= Vincent C. Plunkett =

American composer (1892–1960)

Vincent Charles Plunkett (August 3, 1892 – November 8, 1960) was an American composer and illustrator of popular songs active in Boston and Los Angeles between 1915 and 1925.

==Biography==
Vincent C. Plunkett (sometimes "V. C." or just "Vin") was born in Boston to John M. V. and Agnes Plunkett, Massachusetts natives. His father was a letter-carrier; an aunt, Agnes G. Plunkett, was a piano teacher, and another aunt, Katherine Plunkett, was an orchestral musician. Vincent had embarked on a career in music and theatre by 1912, listing himself variously as a "theatrical manager" (1917) and "music salesman" (1920). By 1923 he had moved with his wife and daughter to Santa Monica, California; in 1925 he was in San Francisco; and by 1930 he had returned to Los Angeles, working as a window-dresser and no longer as a musician.

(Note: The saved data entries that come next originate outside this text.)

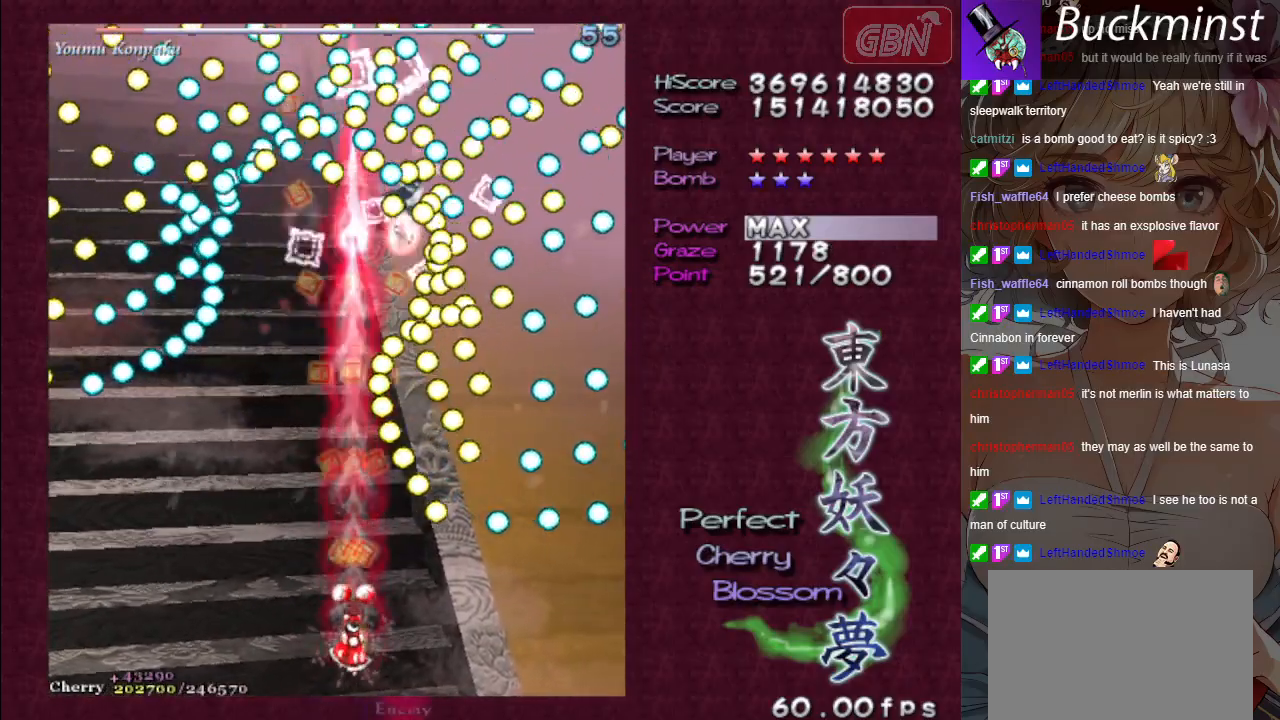
{"buttons": ["A", "X"], "left_stick": "right", "events": [[450, "left_stick", "right"]]}
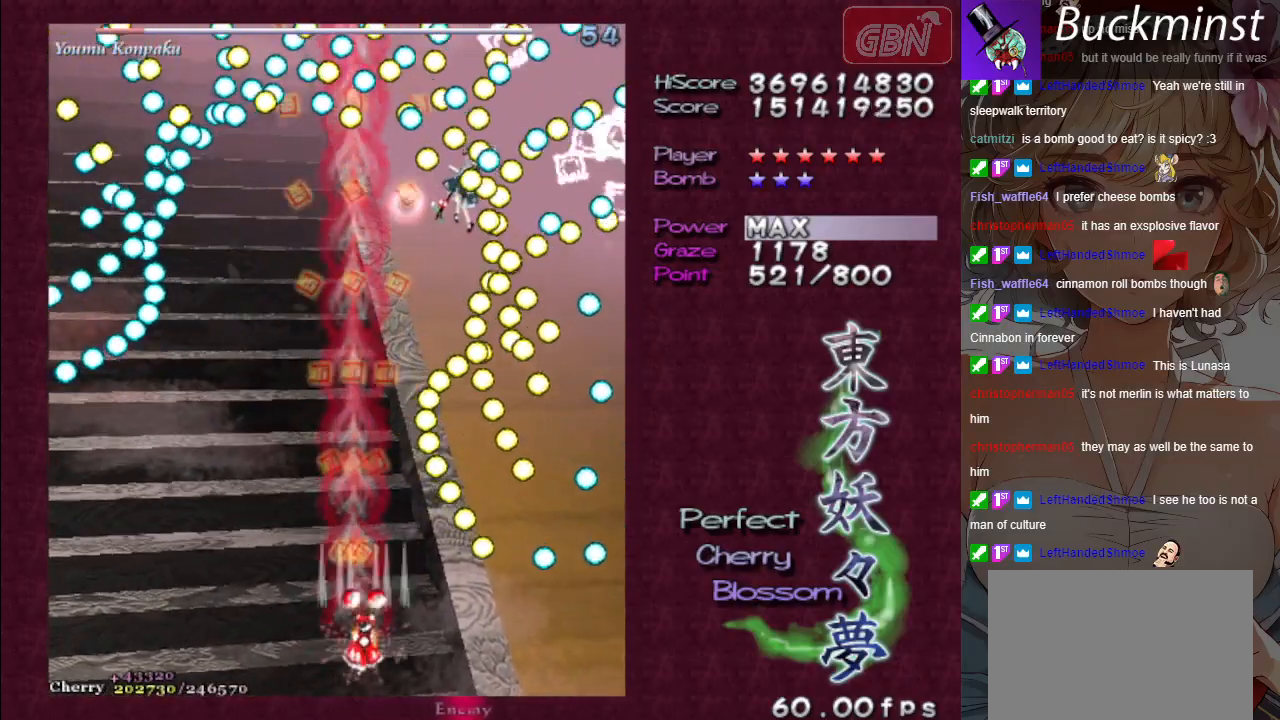
{"buttons": ["A", "X"], "left_stick": "center", "events": [[17, "X", "up"], [133, "left_stick", "down-right"], [300, "left_stick", "down"], [483, "left_stick", "center"], [500, "X", "down"]]}
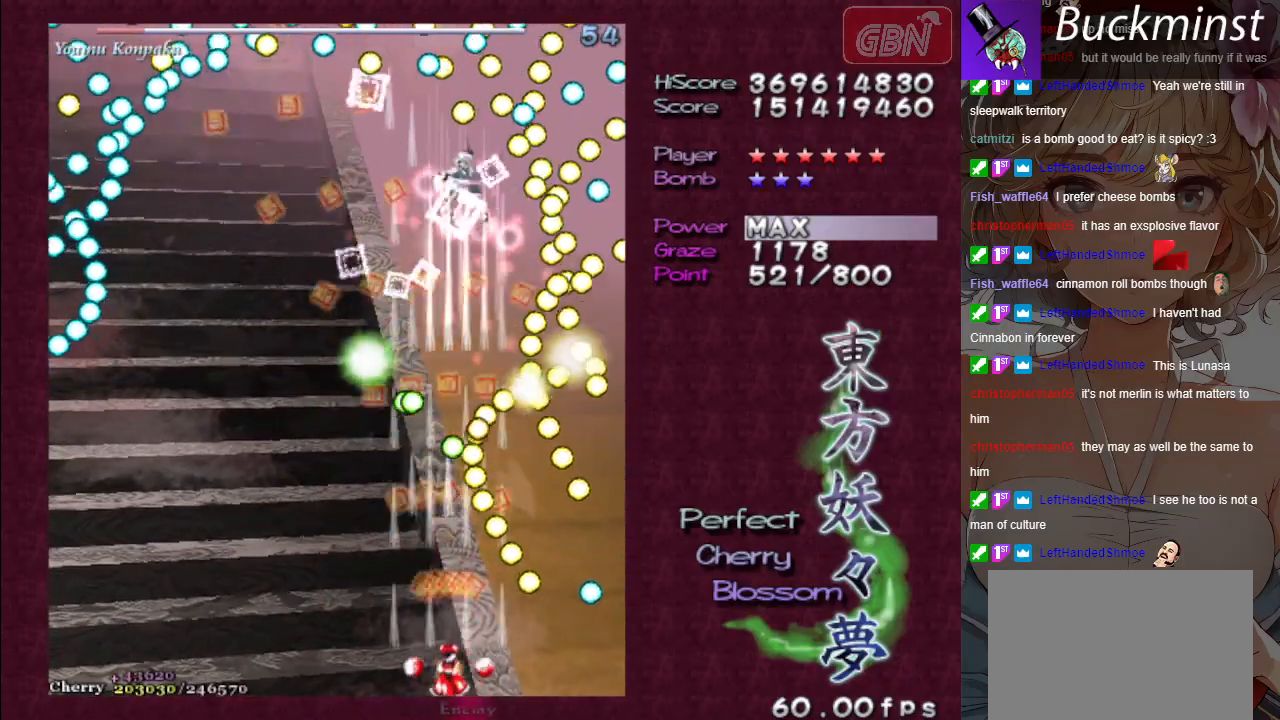
{"buttons": ["A", "X"], "left_stick": "center", "events": []}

By 1942 he was living in Oregon, working as a real estate agent. He died there eighteen years later.

==Composer==
Vincent Plunkett's first recorded appearance in show business was in March 1912; his act, at the Tremont Theatre, Boston, featured him drawing pictures which he then interpreted in song. There is no indication that his vaudeville career continued; rather, between 1918 and 1920, he published at least eight songs, primarily with the Boston publisher D. W. Cooper and with lyrics by Robert Levenson. His graphic skills remained useful; he also illustrated at least five covers for Cooper and other publishers. After moving to Los Angeles Plunkett published another ten titles, most in collaboration with Earl Comyns and issued by the Angelus Music Company, Los Angeles. Although he listed himself as a "musician" in San Francisco in 1925, his musical career seems to have ended in the late 1920s.